Sleep Tight Sanrae: 5 Simple Steps to Better Sleep
Sleep Tight Sanrae: 5 Simple Steps to Better Sleep
Sleep is everything. It’s the magic time when your body and mind rest, repair, and reset. Without good sleep, nothing else works quite as well — from your hormones to how you age gracefully. (Personally, if I don’t get my 7+ hours, even an extra cup of matcha won’t save me!)
In the very first episode of The SANRAE Wellness Podcast, I chatted with Rumbiey Muchenje, a certified sleep and integrative health coach, about why sleep is absolutely essential and how we can improve ours.
Here are 5 simple, practical tips from our conversation to help you sleep better and wake up feeling restored:
1. Mind Your Timing: Meals & Movement
Avoid heavy meals, especially high in protein or sugar, close to bedtime. Try to finish eating at least 3 hours before sleep so your digestion isn’t working overtime.
Exercise is great for sleep, but avoid intense workouts close to bedtime. Aim to finish exercise at least 2 hours before you hit the hay to prevent those energising stress hormones from keeping you awake.

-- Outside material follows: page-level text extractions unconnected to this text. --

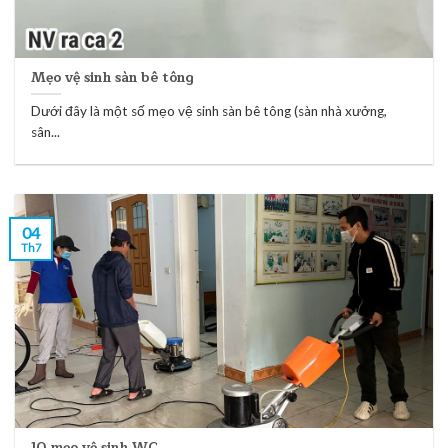
Mẹo vệ sinh sàn bê tông
Dưới đây là một số mẹo vệ sinh sàn bê tông (sàn nhà xưởng,
sân...
04
Th7
10 mẹo vệ sinh WC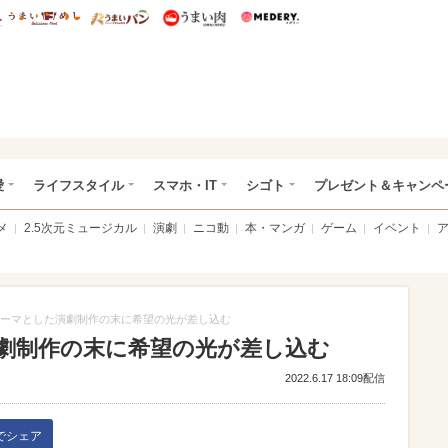
総研 ディズニー特集
mimot.
うまいめし
うまいパン
うまい肉
Medery.
ぴあ総研（うれぴあ）
愛
ライフスタイル
スマホ・IT
シゴト
プレゼント＆キャンペ
メ
2.5次元ミュージカル
演劇
ニコ動
本・マンガ
ゲーム
イベント
ーマとした演劇制作の末に希望の光が差し込む
劇制作の末に希望の光が差し込む
2022.6.17 18:09配信
kでシェア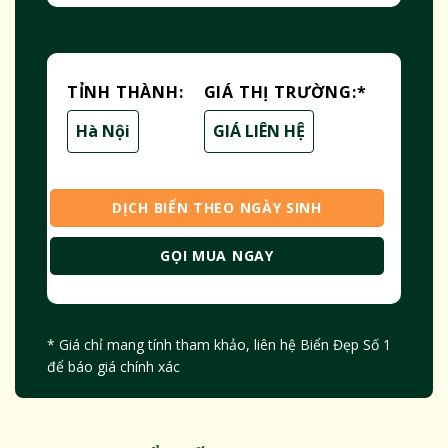
TỈNH THÀNH:
GIÁ THỊ TRƯỜNG:
*
Hà Nội
GIÁ LIÊN HỆ
DỊCH BIỂN THEO NGÀY SINH
GỌI MUA NGAY
* Giá chỉ mang tính tham khảo, liên hệ Biển Đẹp Số 1
để báo giá chính xác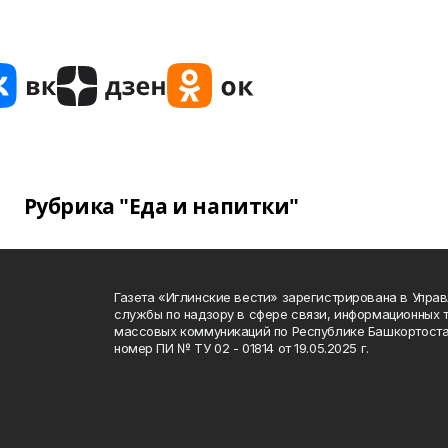
Рубрика "Еда и напитки"
Газета «Иглинские вести» зарегистрирована в Упра
службы по надзору в сфере связи, информационных 
массовых коммуникаций по Республике Башкортоста
номер ПИ № ТУ 02 - 01814 от 19.05.2025 г.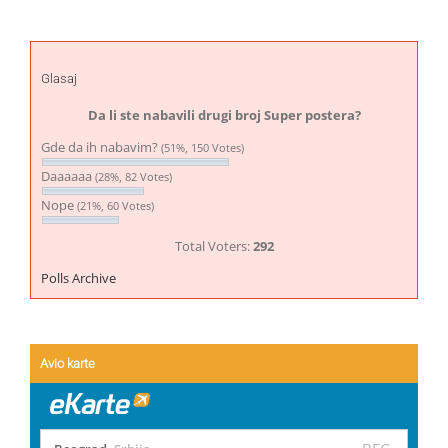
Glasaj
Da li ste nabavili drugi broj Super postera?
Gde da ih nabavim?
(51%, 150 Votes)
Daaaaaa
(28%, 82 Votes)
Nope
(21%, 60 Votes)
Total Voters:
292
Polls Archive
Avio karte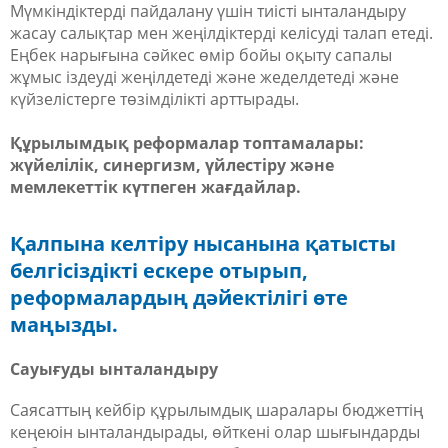
Мүмкіндіктерді пайдалану үшін тиісті ынталандыру
жасау салықтар мен жеңілдіктерді келісуді талап етеді.
Еңбек нарығына сәйкес өмір бойы оқыту сапалы
жұмыс іздеуді жеңілдетеді және жеделдетеді және
күйзелістерге төзімділікті арттырады.
Құрылымдық реформалар топтамалары:
жүйелілік, синергизм, үйлестіру және
мемлекеттік күтпеген жағдайлар.
Қалпына келтіру нысанына қатысты
белгісіздікті ескере отырып,
реформалардың дәйектілігі өте
маңызды.
Сауығуды ынталандыру
Саясаттың кейбір құрылымдық шаралары бюджеттің
кеңеюін ынталандырады, өйткені олар шығындарды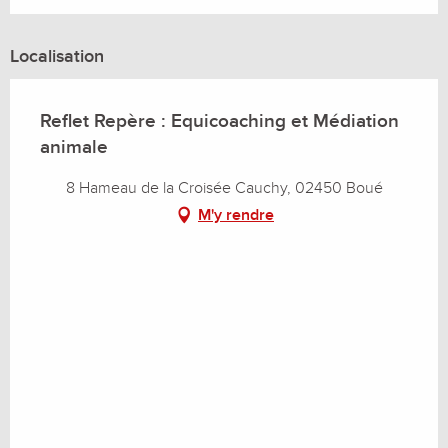
Localisation
Reflet Repère : Equicoaching et Médiation
animale
8 Hameau de la Croisée Cauchy, 02450 Boué
M'y rendre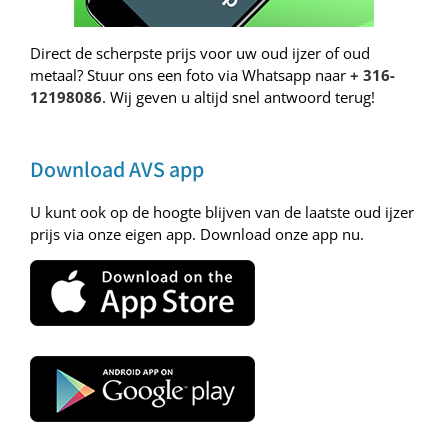
Direct de scherpste prijs voor uw oud ijzer of oud
metaal? Stuur ons een foto via Whatsapp naar
+ 316-
12198086
. Wij geven u altijd snel antwoord terug!
Download AVS app
U kunt ook op de hoogte blijven van de laatste oud ijzer
prijs via onze eigen app. Download onze app nu.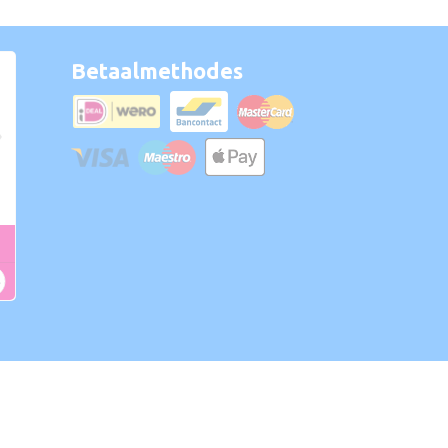
Betaalmethodes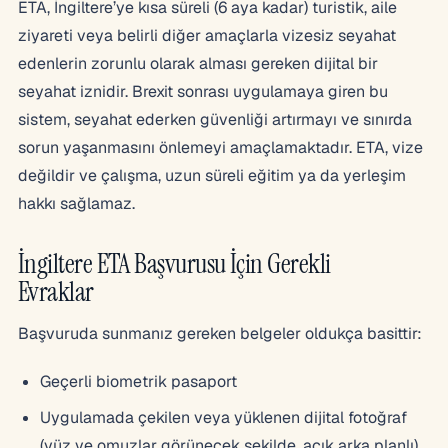
ETA, İngiltere’ye kısa süreli (6 aya kadar) turistik, aile
ziyareti veya belirli diğer amaçlarla vizesiz seyahat
edenlerin zorunlu olarak alması gereken dijital bir
seyahat iznidir. Brexit sonrası uygulamaya giren bu
sistem, seyahat ederken güvenliği artırmayı ve sınırda
sorun yaşanmasını önlemeyi amaçlamaktadır. ETA, vize
değildir ve çalışma, uzun süreli eğitim ya da yerleşim
hakkı sağlamaz.
İngiltere ETA Başvurusu İçin Gerekli
Evraklar
Başvuruda sunmanız gereken belgeler oldukça basittir:
Geçerli biometrik pasaport
Uygulamada çekilen veya yüklenen dijital fotoğraf
(yüz ve omuzlar görünecek şekilde, açık arka planlı)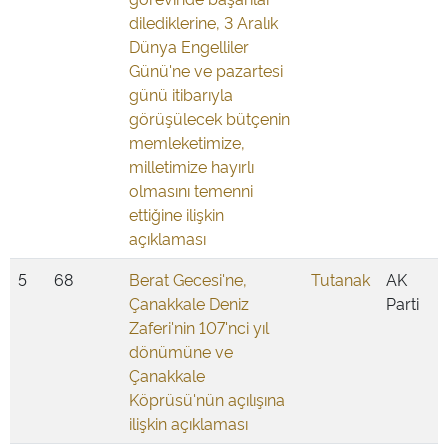
dilediklerine, 3 Aralık
Dünya Engelliler
Günü'ne ve pazartesi
günü itibarıyla
görüşülecek bütçenin
memleketimize,
milletimize hayırlı
olmasını temenni
ettiğine ilişkin
açıklaması
5
68
Berat Gecesi'ne,
Tutanak
AK
Çanakkale Deniz
Parti
Zaferi'nin 107'nci yıl
dönümüne ve
Çanakkale
Köprüsü'nün açılışına
ilişkin açıklaması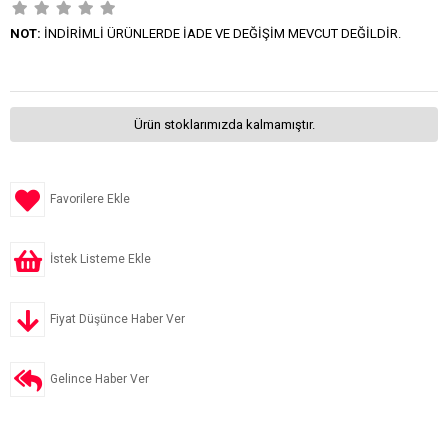
NOT:
İNDİRİMLİ ÜRÜNLERDE İADE VE DEĞİŞİM MEVCUT DEĞİLDİR.
Ürün stoklarımızda kalmamıştır.
Favorilere Ekle
İstek Listeme Ekle
Fiyat Düşünce Haber Ver
Gelince Haber Ver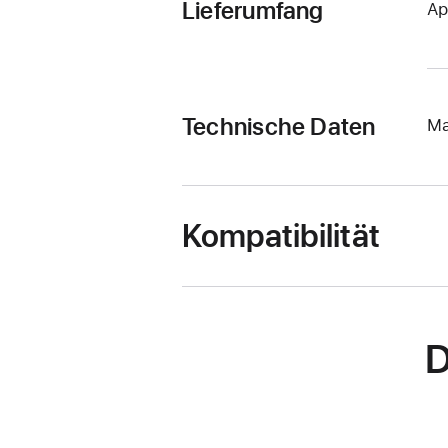
Lieferumfang
Ap
Technische Daten
Ma
Kompatibilität
D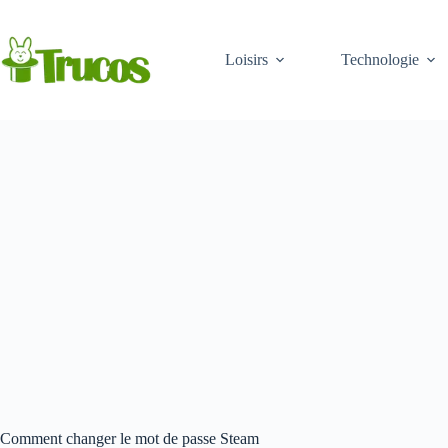
Aller
au
contenu
Loisirs
Technologie
Comment changer le mot de passe Steam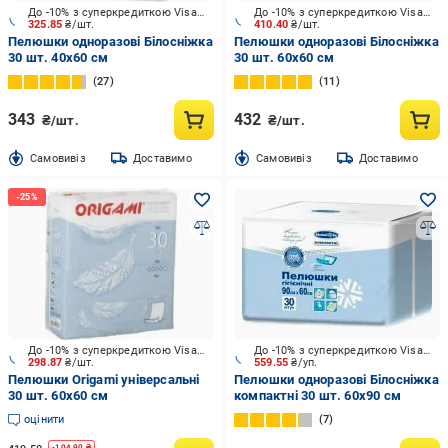
До -10% з суперкредиткою Visa Вигода
До -10% з суперкредиткою Visa Вигода
325.85
₴/шт.
410.40
₴/шт.
Пелюшки одноразові Білосніжка
Пелюшки одноразові Білосніжка
30 шт. 40х60 см
30 шт. 60х60 см
27
11
343
432
₴/шт.
₴/шт.
Cамовивіз
Доставимо
Cамовивіз
Доставимо
До -10% з суперкредиткою Visa Вигода
До -10% з суперкредиткою Visa Вигода
298.87
₴/шт.
559.55
₴/уп.
Пелюшки Origami універсальні
Пелюшки одноразові Білосніжка
30 шт. 60х60 см
компактні 30 шт. 60х90 см
оцінити
7
-
104.90
₴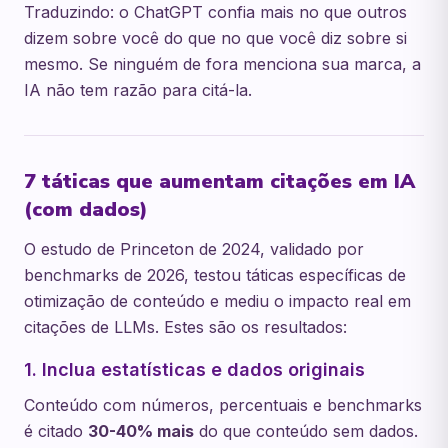
Traduzindo: o ChatGPT confia mais no que outros
dizem sobre você do que no que você diz sobre si
mesmo. Se ninguém de fora menciona sua marca, a
IA não tem razão para citá-la.
7 táticas que aumentam citações em IA
(com dados)
O estudo de Princeton de 2024, validado por
benchmarks de 2026, testou táticas específicas de
otimização de conteúdo e mediu o impacto real em
citações de LLMs. Estes são os resultados:
1. Inclua estatísticas e dados originais
Conteúdo com números, percentuais e benchmarks
é citado
30-40% mais
do que conteúdo sem dados.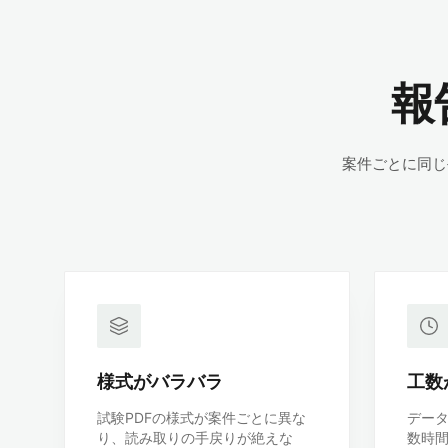
報
案件ごとに同じ
様式がバラバラ
工数
試験PDFの様式が案件ごとに異な
データ
り、読み取りの手戻りが絶えな
数時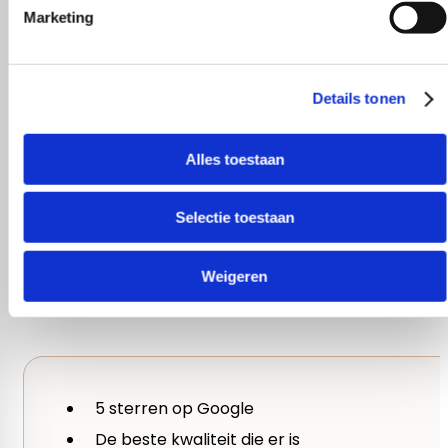
Merk
Marketing
Lang Yarns
Details tonen
Garen
Alles toestaan
Cashmere, Polyamide – Nylon
Selectie toestaan
gewicht per bol
Weigeren
25 gram
Looplengte
85 m
5 sterren op Google
De beste kwaliteit die er is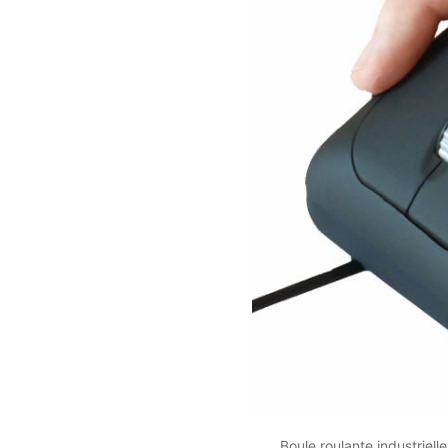
Boule roulante industriel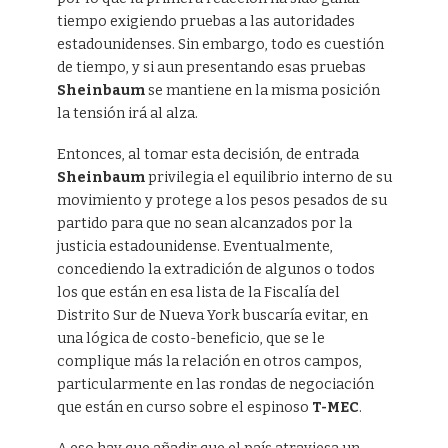
tiempo exigiendo pruebas a las autoridades
estadounidenses. Sin embargo, todo es cuestión
de tiempo, y si aun presentando esas pruebas
Sheinbaum
se mantiene en la misma posición
la tensión irá al alza.
Entonces, al tomar esta decisión, de entrada
Sheinbaum
privilegia el equilibrio interno de su
movimiento y protege a los pesos pesados de su
partido para que no sean alcanzados por la
justicia estadounidense. Eventualmente,
concediendo la extradición de algunos o todos
los que están en esa lista de la Fiscalía del
Distrito Sur de Nueva York buscaría evitar, en
una lógica de costo-beneficio, que se le
complique más la relación en otros campos,
particularmente en las rondas de negociación
que están en curso sobre el espinoso
T-MEC
.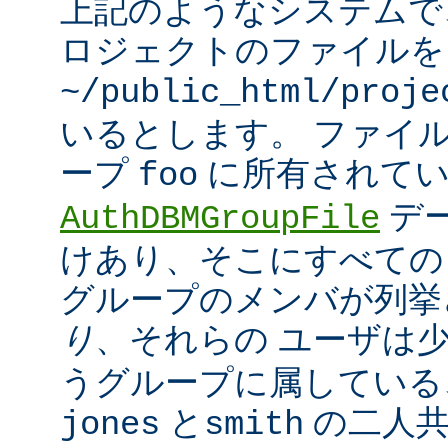
上記のようなシステムで
ロジェクトのファイルを
~/public_html/proje
いるとします。 ファイ
ープ
に所有されてい
foo
デ
AuthDBMGroupFile
けあり、そこにすべての
グループのメンバが列挙
り
、それらの ユーザは
うグループに属している
と
の二人
jones
smith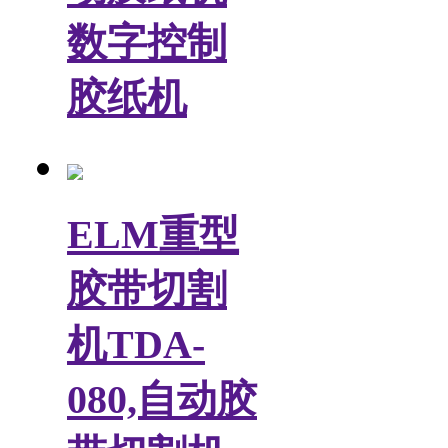
数字控制
胶纸机
ELM重型
胶带切割
机TDA-
080,自动胶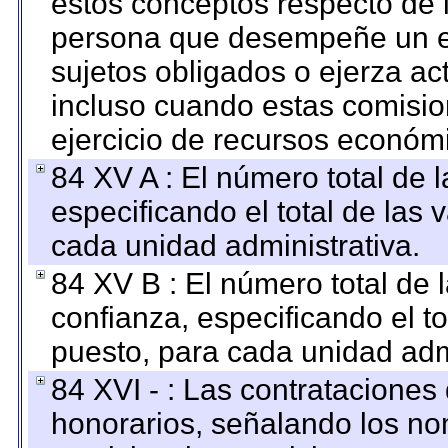
estos conceptos respecto de 
persona que desempeñe un em
sujetos obligados o ejerza ac
incluso cuando estas comisio
ejercicio de recursos económ
84 XV A : El número total de 
especificando el total de las 
cada unidad administrativa.
84 XV B : El número total de 
confianza, especificando el to
puesto, para cada unidad admi
84 XVI - : Las contrataciones
honorarios, señalando los no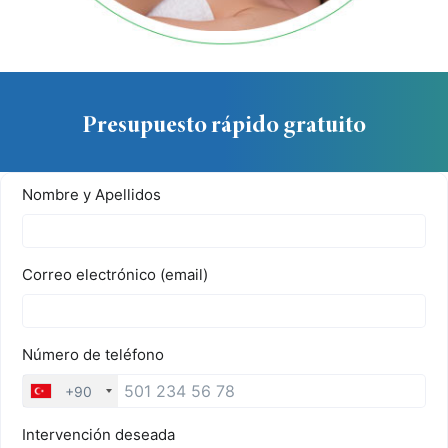
Presupuesto rápido gratuito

2. Keep Consistent Sleep Patterns
Go to bed and wake up at the same time every day, yes—even weekends! This helps your internal clock stay on track, improving sleep quality and how refreshed you feel.
3. Limit Blue Light Before Bed
Screens emit blue light that can mess with your body’s melatonin—the hormone that signals it’s time to sleep. Try to switch off devices like phones, tablets, and laptops at least 2 hours before bedtime.
4. Soak Up Daylight
Get outside during the day and soak in natural sunlight. It boosts your serotonin (the mood and alertness hormone) and helps your body know when it’s time to wind down at night.
5. Create a Sleep Sanctuary
Make your bedroom a peaceful haven. Keep it dark, cool, and clutter-free with calming colours and natural materials. Remove electronic devices to minimise distractions and noise.
Start with these five easy steps and sleep tight, Sanrae! Sweet dreams and radiant mornings await.